Collection entries.

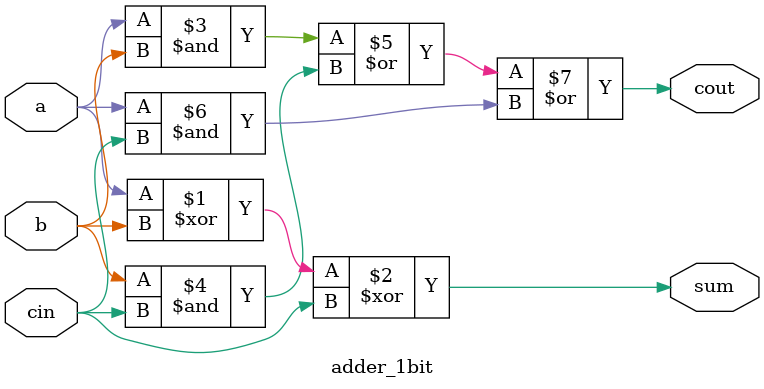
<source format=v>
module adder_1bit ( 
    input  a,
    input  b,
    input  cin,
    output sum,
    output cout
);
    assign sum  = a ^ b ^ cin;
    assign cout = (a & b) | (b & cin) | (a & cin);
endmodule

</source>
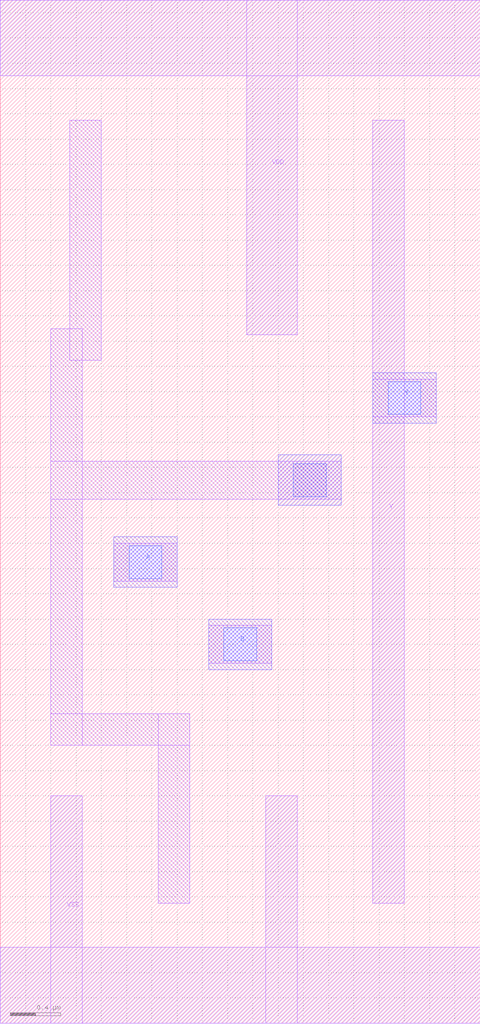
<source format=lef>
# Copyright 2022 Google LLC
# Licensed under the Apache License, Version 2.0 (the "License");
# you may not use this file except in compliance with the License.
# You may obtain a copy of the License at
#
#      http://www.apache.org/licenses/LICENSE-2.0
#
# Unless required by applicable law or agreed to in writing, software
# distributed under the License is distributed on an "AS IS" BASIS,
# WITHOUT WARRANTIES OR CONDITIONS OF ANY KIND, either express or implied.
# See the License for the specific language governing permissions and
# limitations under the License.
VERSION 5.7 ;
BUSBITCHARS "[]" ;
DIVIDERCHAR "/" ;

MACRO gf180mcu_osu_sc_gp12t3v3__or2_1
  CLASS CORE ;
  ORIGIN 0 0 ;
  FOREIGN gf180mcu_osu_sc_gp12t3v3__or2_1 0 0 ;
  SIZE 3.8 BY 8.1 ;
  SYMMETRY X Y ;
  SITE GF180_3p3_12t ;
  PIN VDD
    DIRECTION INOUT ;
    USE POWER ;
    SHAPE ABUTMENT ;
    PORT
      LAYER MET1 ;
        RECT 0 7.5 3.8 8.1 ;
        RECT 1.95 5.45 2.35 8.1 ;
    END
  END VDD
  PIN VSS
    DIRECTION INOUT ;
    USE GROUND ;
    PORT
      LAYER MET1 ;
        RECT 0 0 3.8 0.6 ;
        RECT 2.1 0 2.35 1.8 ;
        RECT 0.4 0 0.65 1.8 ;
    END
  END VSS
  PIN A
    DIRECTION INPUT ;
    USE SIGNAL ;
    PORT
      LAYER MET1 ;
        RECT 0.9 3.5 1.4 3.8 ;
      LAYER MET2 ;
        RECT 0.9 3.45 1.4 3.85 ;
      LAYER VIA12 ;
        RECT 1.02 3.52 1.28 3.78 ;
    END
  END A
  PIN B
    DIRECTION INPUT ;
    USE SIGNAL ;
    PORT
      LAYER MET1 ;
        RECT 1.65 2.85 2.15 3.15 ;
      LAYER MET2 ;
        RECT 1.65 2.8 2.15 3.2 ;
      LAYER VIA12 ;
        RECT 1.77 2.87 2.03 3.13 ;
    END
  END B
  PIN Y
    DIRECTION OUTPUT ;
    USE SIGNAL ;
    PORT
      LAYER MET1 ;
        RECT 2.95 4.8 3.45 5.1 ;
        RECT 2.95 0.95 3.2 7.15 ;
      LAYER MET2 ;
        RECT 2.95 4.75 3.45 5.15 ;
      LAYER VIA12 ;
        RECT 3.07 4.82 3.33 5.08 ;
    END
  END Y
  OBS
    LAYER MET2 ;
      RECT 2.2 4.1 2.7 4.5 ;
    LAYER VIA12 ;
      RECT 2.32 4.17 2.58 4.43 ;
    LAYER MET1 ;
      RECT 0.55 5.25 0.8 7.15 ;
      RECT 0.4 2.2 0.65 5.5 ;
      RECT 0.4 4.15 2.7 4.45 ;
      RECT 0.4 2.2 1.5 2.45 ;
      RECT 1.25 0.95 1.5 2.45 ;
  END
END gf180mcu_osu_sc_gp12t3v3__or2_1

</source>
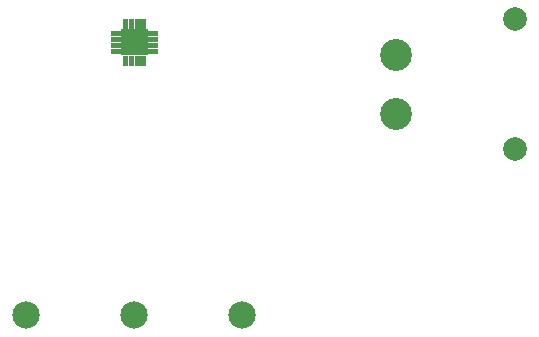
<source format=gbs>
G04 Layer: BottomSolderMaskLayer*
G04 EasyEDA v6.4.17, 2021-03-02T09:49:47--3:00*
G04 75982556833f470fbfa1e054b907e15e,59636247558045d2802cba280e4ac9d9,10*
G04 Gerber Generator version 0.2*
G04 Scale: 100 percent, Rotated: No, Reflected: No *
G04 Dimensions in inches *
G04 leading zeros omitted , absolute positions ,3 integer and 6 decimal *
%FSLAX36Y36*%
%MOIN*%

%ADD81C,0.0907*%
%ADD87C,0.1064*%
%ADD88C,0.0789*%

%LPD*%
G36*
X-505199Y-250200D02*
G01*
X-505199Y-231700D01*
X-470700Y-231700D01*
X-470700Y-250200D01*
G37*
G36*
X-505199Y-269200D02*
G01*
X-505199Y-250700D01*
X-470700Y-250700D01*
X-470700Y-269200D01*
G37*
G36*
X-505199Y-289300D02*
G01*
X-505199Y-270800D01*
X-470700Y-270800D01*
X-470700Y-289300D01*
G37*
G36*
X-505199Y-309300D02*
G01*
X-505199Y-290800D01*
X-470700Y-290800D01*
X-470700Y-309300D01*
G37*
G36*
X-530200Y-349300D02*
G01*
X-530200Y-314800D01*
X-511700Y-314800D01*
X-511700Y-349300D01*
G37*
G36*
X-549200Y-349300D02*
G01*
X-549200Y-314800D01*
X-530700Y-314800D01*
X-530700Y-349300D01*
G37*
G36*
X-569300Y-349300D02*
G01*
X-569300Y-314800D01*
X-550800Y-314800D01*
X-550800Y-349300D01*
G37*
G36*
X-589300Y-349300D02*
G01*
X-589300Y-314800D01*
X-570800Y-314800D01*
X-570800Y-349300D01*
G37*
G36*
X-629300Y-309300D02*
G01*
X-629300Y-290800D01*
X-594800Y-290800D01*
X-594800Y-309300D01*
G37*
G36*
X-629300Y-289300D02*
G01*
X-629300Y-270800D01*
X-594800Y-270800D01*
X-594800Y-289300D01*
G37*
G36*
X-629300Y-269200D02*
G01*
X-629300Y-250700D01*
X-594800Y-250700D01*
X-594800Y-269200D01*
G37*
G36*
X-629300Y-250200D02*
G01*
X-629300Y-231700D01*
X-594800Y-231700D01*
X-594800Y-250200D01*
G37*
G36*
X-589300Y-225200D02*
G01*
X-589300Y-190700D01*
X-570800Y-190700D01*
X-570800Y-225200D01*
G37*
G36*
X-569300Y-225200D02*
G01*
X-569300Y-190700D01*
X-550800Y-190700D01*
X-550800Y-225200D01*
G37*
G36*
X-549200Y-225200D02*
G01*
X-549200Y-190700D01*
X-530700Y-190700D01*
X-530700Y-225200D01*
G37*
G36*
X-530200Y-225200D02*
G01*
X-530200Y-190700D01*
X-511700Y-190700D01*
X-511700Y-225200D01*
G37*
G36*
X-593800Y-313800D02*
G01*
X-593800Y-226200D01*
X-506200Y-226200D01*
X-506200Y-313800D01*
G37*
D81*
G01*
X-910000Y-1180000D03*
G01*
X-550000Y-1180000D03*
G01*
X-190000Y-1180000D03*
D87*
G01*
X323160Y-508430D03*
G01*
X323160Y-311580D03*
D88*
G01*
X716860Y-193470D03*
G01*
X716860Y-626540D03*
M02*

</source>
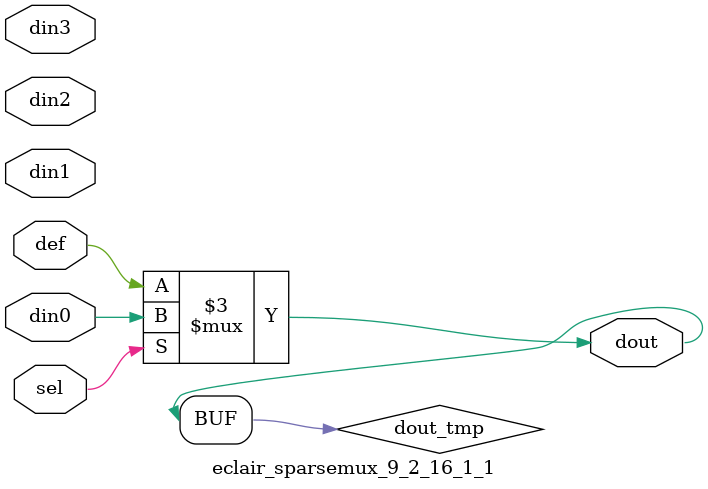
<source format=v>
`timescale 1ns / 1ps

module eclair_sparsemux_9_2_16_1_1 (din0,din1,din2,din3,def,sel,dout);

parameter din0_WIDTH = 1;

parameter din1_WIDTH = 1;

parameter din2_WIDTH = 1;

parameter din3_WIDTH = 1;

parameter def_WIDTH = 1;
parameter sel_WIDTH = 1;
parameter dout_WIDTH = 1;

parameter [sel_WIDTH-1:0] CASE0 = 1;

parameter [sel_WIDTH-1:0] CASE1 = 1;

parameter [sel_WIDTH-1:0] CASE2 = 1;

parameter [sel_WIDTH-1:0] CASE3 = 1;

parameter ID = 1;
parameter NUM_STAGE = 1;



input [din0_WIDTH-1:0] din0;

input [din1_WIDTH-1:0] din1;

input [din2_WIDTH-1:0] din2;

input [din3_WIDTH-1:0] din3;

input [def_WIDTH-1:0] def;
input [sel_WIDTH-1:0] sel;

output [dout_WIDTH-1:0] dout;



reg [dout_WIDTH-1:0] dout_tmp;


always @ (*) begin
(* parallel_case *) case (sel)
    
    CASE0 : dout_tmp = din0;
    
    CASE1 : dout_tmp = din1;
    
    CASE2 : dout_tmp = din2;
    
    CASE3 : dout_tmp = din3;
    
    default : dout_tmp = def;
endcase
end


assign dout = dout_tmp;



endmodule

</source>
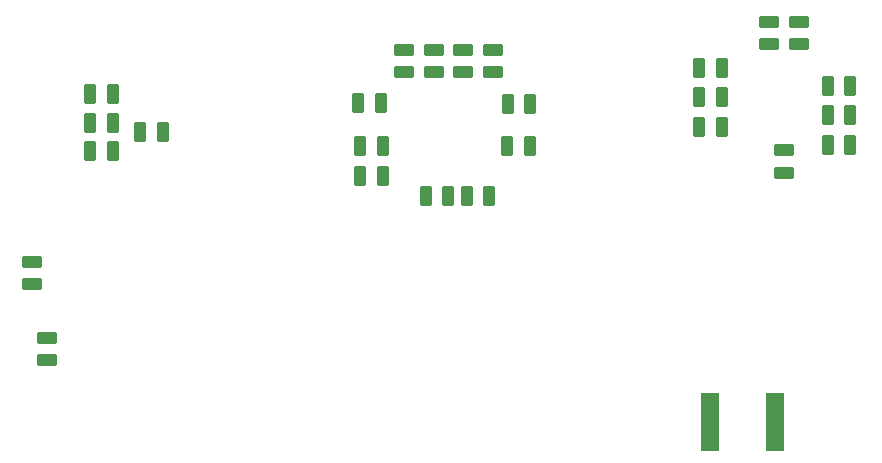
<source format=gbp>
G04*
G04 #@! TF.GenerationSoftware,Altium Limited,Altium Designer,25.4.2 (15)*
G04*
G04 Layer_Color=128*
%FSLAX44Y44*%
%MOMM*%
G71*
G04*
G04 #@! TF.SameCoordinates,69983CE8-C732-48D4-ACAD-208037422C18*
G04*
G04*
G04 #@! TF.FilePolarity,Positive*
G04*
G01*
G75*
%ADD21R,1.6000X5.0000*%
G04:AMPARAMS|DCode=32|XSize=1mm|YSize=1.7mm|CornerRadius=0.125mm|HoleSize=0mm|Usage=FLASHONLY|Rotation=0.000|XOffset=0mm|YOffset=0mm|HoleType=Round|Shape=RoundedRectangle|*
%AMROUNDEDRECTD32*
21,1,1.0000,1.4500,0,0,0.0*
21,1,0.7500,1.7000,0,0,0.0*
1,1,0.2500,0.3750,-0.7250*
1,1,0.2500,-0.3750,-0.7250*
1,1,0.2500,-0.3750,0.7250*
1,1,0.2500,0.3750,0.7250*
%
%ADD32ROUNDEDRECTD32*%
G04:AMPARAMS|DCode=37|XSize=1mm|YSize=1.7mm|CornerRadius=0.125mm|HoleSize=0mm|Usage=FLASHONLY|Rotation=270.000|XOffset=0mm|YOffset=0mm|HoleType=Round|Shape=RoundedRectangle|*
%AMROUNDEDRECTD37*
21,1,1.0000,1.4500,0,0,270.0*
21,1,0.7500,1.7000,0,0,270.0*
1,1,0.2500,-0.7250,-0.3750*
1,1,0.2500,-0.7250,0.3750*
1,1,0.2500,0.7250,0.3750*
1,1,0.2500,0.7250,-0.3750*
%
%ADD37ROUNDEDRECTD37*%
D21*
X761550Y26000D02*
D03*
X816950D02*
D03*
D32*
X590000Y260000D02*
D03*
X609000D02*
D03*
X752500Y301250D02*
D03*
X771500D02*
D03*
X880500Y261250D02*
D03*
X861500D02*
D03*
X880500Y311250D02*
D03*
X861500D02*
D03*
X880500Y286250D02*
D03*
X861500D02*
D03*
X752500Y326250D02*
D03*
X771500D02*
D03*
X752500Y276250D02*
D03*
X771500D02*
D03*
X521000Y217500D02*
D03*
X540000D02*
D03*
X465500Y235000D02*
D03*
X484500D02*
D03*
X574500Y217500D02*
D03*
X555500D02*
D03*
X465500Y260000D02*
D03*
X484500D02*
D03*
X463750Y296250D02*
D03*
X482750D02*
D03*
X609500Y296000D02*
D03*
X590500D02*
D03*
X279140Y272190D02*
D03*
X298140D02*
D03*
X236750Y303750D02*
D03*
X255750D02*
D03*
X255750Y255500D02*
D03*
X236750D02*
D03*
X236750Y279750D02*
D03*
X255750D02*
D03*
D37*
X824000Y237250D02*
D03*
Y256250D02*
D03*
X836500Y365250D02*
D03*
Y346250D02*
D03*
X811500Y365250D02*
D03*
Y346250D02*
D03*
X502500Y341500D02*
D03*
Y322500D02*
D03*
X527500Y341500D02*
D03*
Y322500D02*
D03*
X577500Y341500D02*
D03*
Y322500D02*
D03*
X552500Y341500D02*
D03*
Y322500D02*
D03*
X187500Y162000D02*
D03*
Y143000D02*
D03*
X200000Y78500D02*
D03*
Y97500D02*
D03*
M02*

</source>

What needs to be done.
Look over the records. Copy the lines that include the word "HoleSize".

Response area.
G04:AMPARAMS|DCode=32|XSize=1mm|YSize=1.7mm|CornerRadius=0.125mm|HoleSize=0mm|Usage=FLASHONLY|Rotation=0.000|XOffset=0mm|YOffset=0mm|HoleType=Round|Shape=RoundedRectangle|*
G04:AMPARAMS|DCode=37|XSize=1mm|YSize=1.7mm|CornerRadius=0.125mm|HoleSize=0mm|Usage=FLASHONLY|Rotation=270.000|XOffset=0mm|YOffset=0mm|HoleType=Round|Shape=RoundedRectangle|*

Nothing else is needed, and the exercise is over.